**WORK INSTRUCTION:** Report every row that contains the string "RePEc", copying each such row in full. Matching is case-sensitive.
--- --- ---
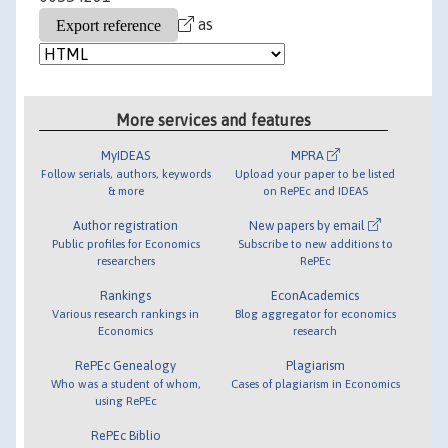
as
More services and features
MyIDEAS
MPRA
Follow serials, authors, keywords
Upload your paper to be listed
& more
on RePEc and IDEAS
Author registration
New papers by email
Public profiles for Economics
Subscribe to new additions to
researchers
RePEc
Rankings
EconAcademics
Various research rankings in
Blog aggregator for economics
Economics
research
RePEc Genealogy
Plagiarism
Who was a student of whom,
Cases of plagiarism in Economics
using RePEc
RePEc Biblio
--- --- ---
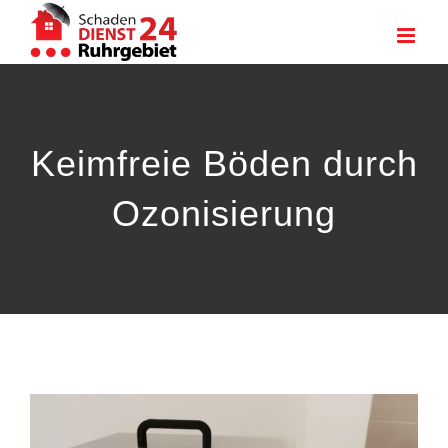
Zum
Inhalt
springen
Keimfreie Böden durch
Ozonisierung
--- --- ---
**RESULT OF THIS TASK:**
on RePEc and IDEAS
RePEc
RePEc Genealogy
using RePEc
RePEc Biblio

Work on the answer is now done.